How does your chapter volunteer in the community throughout the year? The Sleepy Eye FFA Chapter has many service projects, and we always try to help anyone who reaches out to us and needs our assistance. We have two ongoing programs called Wee Deliver and Adopt-a-Senior. These involve our members making cards for their third grade buddies and seniors at the care center and assisted living facilities in our town throughout the school year. Both include end-of-the-year get-togethers where our members meet and talk to different generations within our community. We also do at least one service project every month. Some of these include helping with our backpack food program, making tie blankets for the holiday box project, making the wellness kits that we present to every 7-12 grade student in our school, helping put up lights for the community lights in motion display, packing meals for Food for Kids, making spring quote posters for the nursing home, teaching safety to youth and so many more. What we love is how many of our students are willing to participate as well as develop that sense of community and genuine interest in doing something for others.
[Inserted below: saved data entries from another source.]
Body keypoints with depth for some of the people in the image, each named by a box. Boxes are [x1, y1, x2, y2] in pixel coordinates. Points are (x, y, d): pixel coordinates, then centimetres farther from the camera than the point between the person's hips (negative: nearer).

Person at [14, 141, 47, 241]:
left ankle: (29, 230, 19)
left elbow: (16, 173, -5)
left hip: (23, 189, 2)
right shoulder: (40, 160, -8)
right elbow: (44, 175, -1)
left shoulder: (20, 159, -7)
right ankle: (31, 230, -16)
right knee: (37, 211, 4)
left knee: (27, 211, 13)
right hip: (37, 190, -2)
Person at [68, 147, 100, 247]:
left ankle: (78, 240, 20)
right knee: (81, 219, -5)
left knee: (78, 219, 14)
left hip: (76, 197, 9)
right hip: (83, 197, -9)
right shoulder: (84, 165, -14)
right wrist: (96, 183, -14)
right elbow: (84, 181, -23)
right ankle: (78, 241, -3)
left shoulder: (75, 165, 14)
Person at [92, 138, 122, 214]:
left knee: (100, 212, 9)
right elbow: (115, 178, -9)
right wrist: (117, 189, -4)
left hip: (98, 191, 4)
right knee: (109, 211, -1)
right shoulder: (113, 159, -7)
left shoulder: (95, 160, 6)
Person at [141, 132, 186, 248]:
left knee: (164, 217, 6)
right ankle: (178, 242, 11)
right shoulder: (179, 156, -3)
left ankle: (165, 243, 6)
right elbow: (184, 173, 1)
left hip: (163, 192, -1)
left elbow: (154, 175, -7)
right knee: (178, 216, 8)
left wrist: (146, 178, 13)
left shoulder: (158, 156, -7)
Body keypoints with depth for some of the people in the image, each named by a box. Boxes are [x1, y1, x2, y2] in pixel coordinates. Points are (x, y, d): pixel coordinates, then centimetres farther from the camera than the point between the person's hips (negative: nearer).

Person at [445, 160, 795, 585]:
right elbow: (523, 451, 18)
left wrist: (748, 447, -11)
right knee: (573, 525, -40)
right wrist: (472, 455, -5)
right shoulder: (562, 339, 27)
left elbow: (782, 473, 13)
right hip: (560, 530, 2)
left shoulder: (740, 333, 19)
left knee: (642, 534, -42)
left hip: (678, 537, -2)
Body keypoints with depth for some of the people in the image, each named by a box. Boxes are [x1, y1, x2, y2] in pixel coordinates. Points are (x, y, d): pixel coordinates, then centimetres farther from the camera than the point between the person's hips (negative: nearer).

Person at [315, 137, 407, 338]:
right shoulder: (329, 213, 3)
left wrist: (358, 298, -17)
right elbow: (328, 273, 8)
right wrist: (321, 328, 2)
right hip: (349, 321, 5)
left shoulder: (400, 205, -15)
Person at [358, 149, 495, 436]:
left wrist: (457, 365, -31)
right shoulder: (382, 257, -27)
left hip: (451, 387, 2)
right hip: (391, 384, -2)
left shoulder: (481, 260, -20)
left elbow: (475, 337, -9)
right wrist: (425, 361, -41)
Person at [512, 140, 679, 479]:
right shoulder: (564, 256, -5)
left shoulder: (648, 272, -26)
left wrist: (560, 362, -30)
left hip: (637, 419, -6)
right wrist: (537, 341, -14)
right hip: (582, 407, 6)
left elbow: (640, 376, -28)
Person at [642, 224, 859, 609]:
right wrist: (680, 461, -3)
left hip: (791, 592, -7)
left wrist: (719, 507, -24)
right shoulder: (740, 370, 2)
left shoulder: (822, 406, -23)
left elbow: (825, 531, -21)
What fundraisers does your chapter do throughout the year? Our main fundraiser for our chapter is the fruit sale, in which our members are encouraged to sell at least 20 items. The members who achieve this status are able to attend the reward trip to a Mavericks hockey game. We also have a 4-acre field that is managed by the Berkner family, which is a fundraiser for our chapter. The biggest fundraiser we have is what the Sleepy Eye Boosters do for our students. Local businesses and individuals support our chapter through different levels, and we truly could not have the program we have without them.

What are the biggest events of the year? National FFA Convention & Expo, the crop show, National FFA Week, state FFA convention and the chapter banquet. This year, we were a Model of Excellence top 10 chapter in the nation. This was a huge honor for our chapter, and our members were recognized at the National FFA Convention. Our fall crop show is in conjunction with our trap show awards, Greenhand night and parents night. It showcases the junior high and high school overall winners and individual crop champions. National FFA Week is a fun and busy week for our chapter. We hold events for the entire school and involve them in dress-up days, an animal carnival, an appreciation breakfast for staff and supporters, a student dance and FFA lock-in, emblem hunt and more. It is a great way to highlight the opportunities for FFA members and celebrate with others around the country. State FFA convention is held in April, and we will have approximately 70 members participating in Career Development Events, the state FFA band and choir, earning state FFA degrees, receiving state proficiency awards and conducting service projects. We round out the school year with our chapter banquet where we present degrees and awards to our chapter members as well as recognize our biggest supporters for the year.

When was your chapter founded, and how has it evolved? The chapter was chartered in 1939 with 20 members. Our chapter was founded on the same three-circle model that we have today. The chapter is bigger than it ever has been, and we currently have three agricultural teachers in our school and 299 members. We teach classes in so many different areas, including animal science, plant science, natural resources, food science, business, welding, electricity, construction, small engines and more. We work with the parochial schools in our district and homeschooled students to allow them to be involved in the FFA chapter. Being flexible and willing to work with all of these students has definitely strengthened our program. We are proud of our chapter and its members’ involvement at the chapter, region, state and national levels.